Por outro lado, os fertilizantes orgânicos têm maior permanência no solo e são absorvidos de forma gradual pelas plantas, num processo mais equilibrado. Já fertilizantes minerais tem absorção e lixiviação rápidas, necessitando de aplicações mais frequentes e maiores cuidados na hora da dosagem, pois podem facilmente causar overfert e danificar ou até matar as plantas.

Assim como os fertilizantes minerais, os orgânicos são encontrados na forma líquida ou granulados/pó.
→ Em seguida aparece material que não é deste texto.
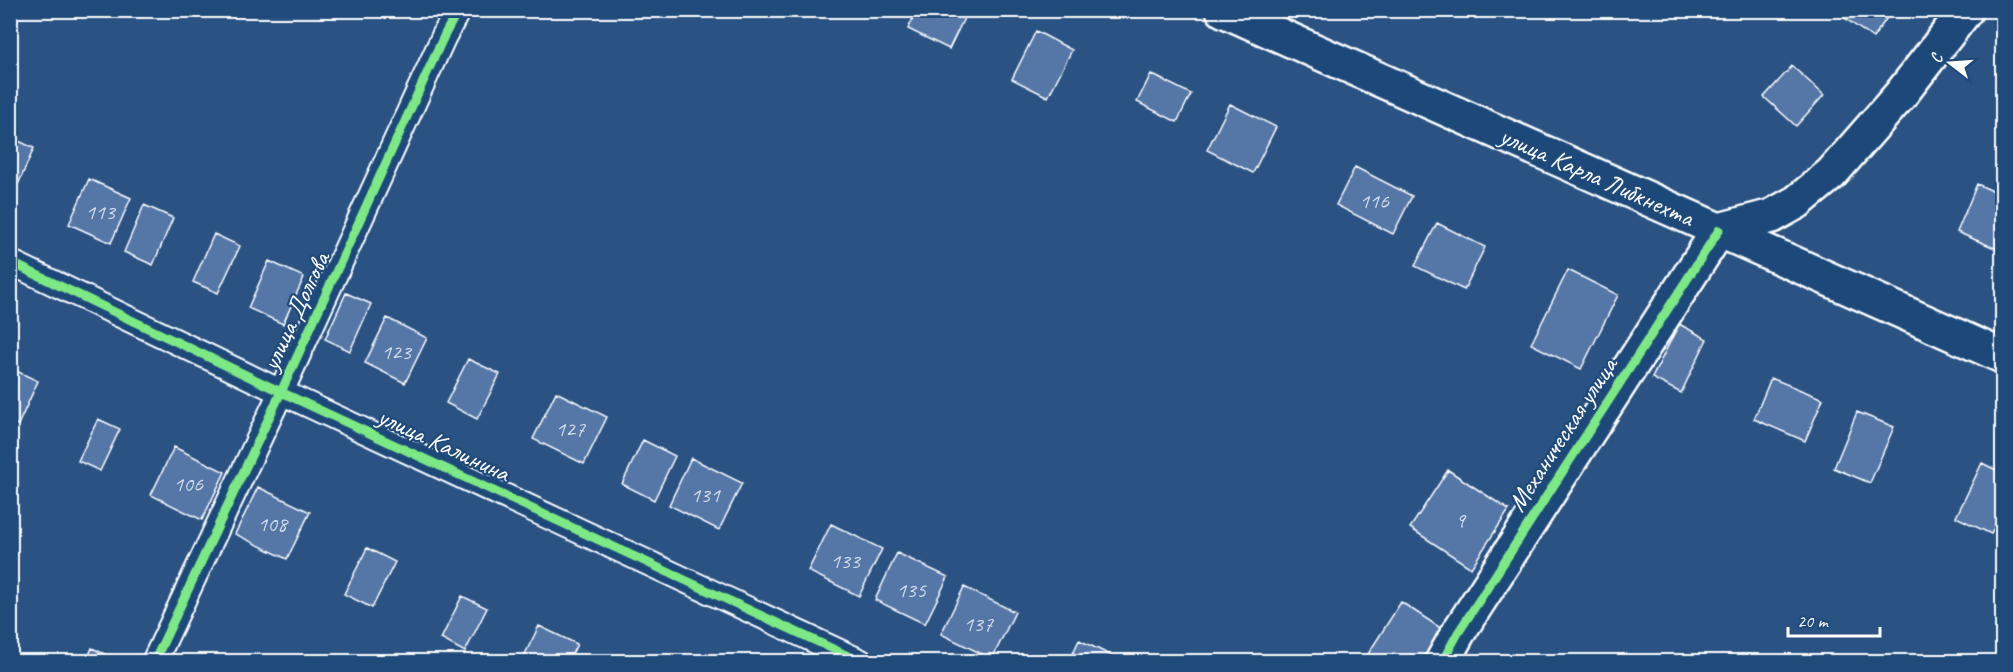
<svg xmlns="http://www.w3.org/2000/svg" width="2013" height="672" font-family="Caveat,sans-serif">
	<rect width="100%" height="100%" fill="#2a5383"/>
	<filter id="ink" filterUnits="userSpaceOnUse"><feTurbulence type="fractalNoise" baseFrequency=".0167" numOctaves="2"/><feDisplacementMap in="SourceGraphic" scale="12" xChannelSelector="R" yChannelSelector="G"/><feConvolveMatrix kernelMatrix="1 2 1 2 8 2 1 2 1" color-interpolation-filters="sRGB"/></filter>
	<g filter="url(#ink)">
		<path fill="#5477a7" stroke="#fff" stroke-width="1.5" d="M 917,10 L 968,10 L 949,49 L 908,29 Z
			M 1841,10 L 1883,10 L 1889,15 L 1873,38 L 1839,14 Z
			M 1036,31 L 1072,50 L 1048,97 L 1012,79 Z
			M 1792,66 L 1824,95 L 1796,126 L 1764,97 Z
			M 1151,74 L 1191,94 L 1177,122 L 1137,102 Z
			M 1230,104 L 1276,127 L 1253,173 L 1207,150 Z
			M 10,137 L 34,148 L 13,196 L 10,195 Z
			M 1355,167 L 1412,196 L 1393,234 L 1336,205 Z
			M 89,179 L 131,198 L 111,243 L 69,224 Z
			M 1977,184 L 2002,195 L 2002,251 L 1957,232 Z
			M 144,205 L 173,218 L 153,265 L 124,252 Z
			M 1437,223 L 1485,247 L 1464,290 L 1415,266 Z
			M 214,234 L 240,246 L 218,293 L 193,282 Z
			M 269,261 L 304,277 L 283,324 L 248,308 Z
			M 1568,270 L 1618,295 L 1581,369 L 1531,344 Z
			M 346,293 L 371,304 L 350,351 L 325,339 Z
			M 387,318 L 427,338 L 405,383 L 365,363 Z
			M 1679,324 L 1707,339 L 1681,393 L 1652,378 Z
			M 468,359 L 500,374 L 477,419 L 446,403 Z
			M 10,368 L 38,381 L 18,425 L 10,422 Z
			M 1771,378 L 1823,399 L 1805,441 L 1754,419 Z
			M 556,392 L 607,417 L 584,464 L 533,439 Z
			M 1857,412 L 1894,427 L 1870,483 L 1834,468 Z
			M 98,419 L 120,429 L 100,471 L 78,461 Z
			M 643,440 L 675,456 L 654,500 L 622,484 Z
			M 174,447 L 225,472 L 202,520 L 151,495 Z
			M 691,458 L 742,483 L 719,530 L 669,505 Z
			M 1982,463 L 2002,473 L 2002,511 L 1991,534 L 1956,517 Z
			M 1448,470 L 1509,510 L 1471,568 L 1410,528 Z
			M 258,487 L 310,512 L 287,559 L 235,534 Z
			M 831,524 L 882,549 L 859,596 L 808,571 Z
			M 367,548 L 395,562 L 372,608 L 344,594 Z
			M 897,553 L 948,577 L 925,624 L 875,600 Z
			M 964,587 L 1015,612 L 992,659 L 941,634 Z
			M 462,596 L 487,608 L 465,652 L 441,639 Z
			M 1401,602 L 1442,629 L 1421,662 L 1363,662 Z
			M 539,626 L 577,644 L 568,662 L 521,662 Z
			M 1079,640 L 1125,662 L 1069,662 Z
			M 92,648 L 121,662 L 86,662 Z"/>
		<g fill="none" stroke-linecap="round" stroke-linejoin="round">
			<g stroke="#fff" stroke-width="28">
				<path id="street" d="M 10,262 L 281,392 L 861,662
					M 154,662 L 281,392 L 444,36 L 458,10"/>
			</g>
			<g stroke="#fff" stroke-width="38">
				<path id="secondary" d="M 1223,10 L 2002,356
					M 1442,662 L 1458,633 L 1719,230 L 1772,216 L 1797,202 L 1831,174 L 1901,94 L 1966,10"/>
			</g>
			<use href="#street" stroke="#1f4a7a" stroke-width="24"/>
			<use href="#secondary" stroke="#1f4a7a" stroke-width="33"/>
			<g stroke="#1f4a7a" stroke-width="13">
				<path id="cycleway" d="M 10,262 L 281,392 L 861,662
					M 154,662 L 281,392 L 444,36 L 458,10
					M 1442,662 L 1458,633 L 1719,230"/>
			</g>
			<use href="#cycleway" stroke="#7ce984" stroke-width="9"/>
		</g>
	</g>
	<g text-anchor="middle" stroke-width="4.5" stroke-linejoin="round" paint-order="stroke">
		<g font-size="22" fill="#d4dde9">
			<text x="1374" y="208">116</text>
			<text x="100" y="219">113</text>
			<text x="396" y="359">123</text>
			<text x="570" y="436">127</text>
			<text x="188" y="491">106</text>
			<text x="705" y="502">131</text>
			<text x="1460" y="527">9</text>
			<text x="272" y="531">108</text>
			<text x="845" y="568">133</text>
			<text x="911" y="597">135</text>
			<text x="978" y="631">137</text>
		</g>
		<g font-size="26" fill="#fff" stroke="#1f4a7a">
			<text transform="translate(1597 176) rotate(24)" y="9">улица Карла Либкнехта</text>
			<text transform="translate(295 311) rotate(-65)" y="9">улица Долгова</text>
			<text transform="translate(1562 434) rotate(-57)" y="9">Механическая улица</text>
			<text transform="translate(444 444) rotate(25)" y="9">улица Калинина</text>
		</g>
	</g>
	<rect width="2013" height="672" fill="none" stroke="#1f4a7a" stroke-width="36"/>
	<rect x="18" y="18" width="1977" height="636" fill="none" stroke="#fff" stroke-width="2" filter="url(#ink)"/>
	<g transform="translate(1950 63) rotate(287)" stroke="#1f4a7a" stroke-width="4.5" paint-order="stroke">
	<path d="M0-4.5L10 22L0 15L-10 22Z" fill="#ffffff"/>
	<text y="-9" font-size="16" font-weight="bold" text-anchor="middle" fill="#ffffff">С</text>
	</g>
	<path d="M1788 627v9h92v-9" fill="none" stroke="#ffffff" stroke-width="3"/>
	<text x="1797" y="627" font-size="18" fill="#ffffff" stroke="#1f4a7a" stroke-width="4.5" paint-order="stroke">20 m</text>
</svg>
Os fertilizantes orgânicos granulados ou farelados consistem em matéria orgânica decomposta, que passam pelo processo de fermentação e transformam os nutrientes em formas já disponíveis para serem absorvidas pelas raízes. Eles podem ser aplicados tanto em canteiros como em vasos e cultivo indoor, tomando-se o cuidado de misturá-los bem à terra para evitar o surgimento de fungos. Alguns cultivadores preferem utilizar a forma líquida, que pode ser diluída na água da rega, facilitando a aplicação. Os fertilizantes minerais também são encontrados em ambas as formas líquidos ou pó e sua aplicação se dá geralmente pela água.

Veja algumas vantagens de utilizar fertilizantes orgânicos:

Aumenta a capacidade de retenção de água no solo;

Melhora a condição de penetração das raízes;

Propicia condições para os organismos microscópicos se desenvolverem, o que aumenta a disponibilidade de nutrientes;

Os adubos orgânicos tem na sua composição diferentes elementos químicos em quantidades semelhantes, já os minerais apresentam altas concentrações dos elementos NPK, em doses apropriadas para cada tipo de planta. Alguns também contém micronutrientes, como Boro, Ferro, Zinco, Manganês, etc. Uma fórmula NPK 12–10–6, por exemplo, indica que o produto contém 12% de N (Nitrogênio) + 10% de (Fósforo) + 6% de K (Potássio), aproximadamente. É importante saber que a quantidade total de nitrogênio presente na formulação do fertilizante está dividida, geralmente, em Nitrato (NO3) e Amônia (NH4), sendo que o primeiro possui liberação lenta, por isso permanece por mais tempo no solo. Assim, é essencial observar a resposta das plantas à aplicação de fertilizantes contendo nitrogênio, uma vez que o nitrato ainda pode estar presente no substrato.

Algumas vantagens de utilizar fertilizantes minerais:

É possível controlar com muita precisão a quantidade de nutrientes que a planta está recebendo;

O risco de aparecimento de pragas, principalmente fungos, pode ser menor ao se utilizar fertilizantes minerais;

É importante escolher um fertilizante mineral de boa qualidade. Algumas marcas não oferecem garantias das concentrações dos elementos químicos presentes na formulação, além de contribuírem para a poluição ambiental no processo de fabricação dos produtos.

Outras dicas para uma boa fertilização:

Pode-se optar por fertilizantes foliares líquidos, os quais são misturados em água e pulverizados nas plantas, sendo facilmente absorvidos através das folhas. Deve-se tomar o cuidado de não pulverizar fertilizantes nos períodos de maior temperatura do dia. O ideal é no início da manhã ou anoitecer.

Durante o outono e inverno as plantas entram numa fase de dormência, caracterizada pela redução de sua atividade vegetativa. A fertilização durante este período deve ser diminuída ou evitada.

Cuidado com a superadubação, ou também chamada overfert. O excesso de fertilizantes queima as folhas e caules, tornando-os com aspecto doentio e fracos. Para corrigir o problema é necessário fazer um flush, ou seja, regar abundantemente até que a água leve consigo o excesso de nutrientes.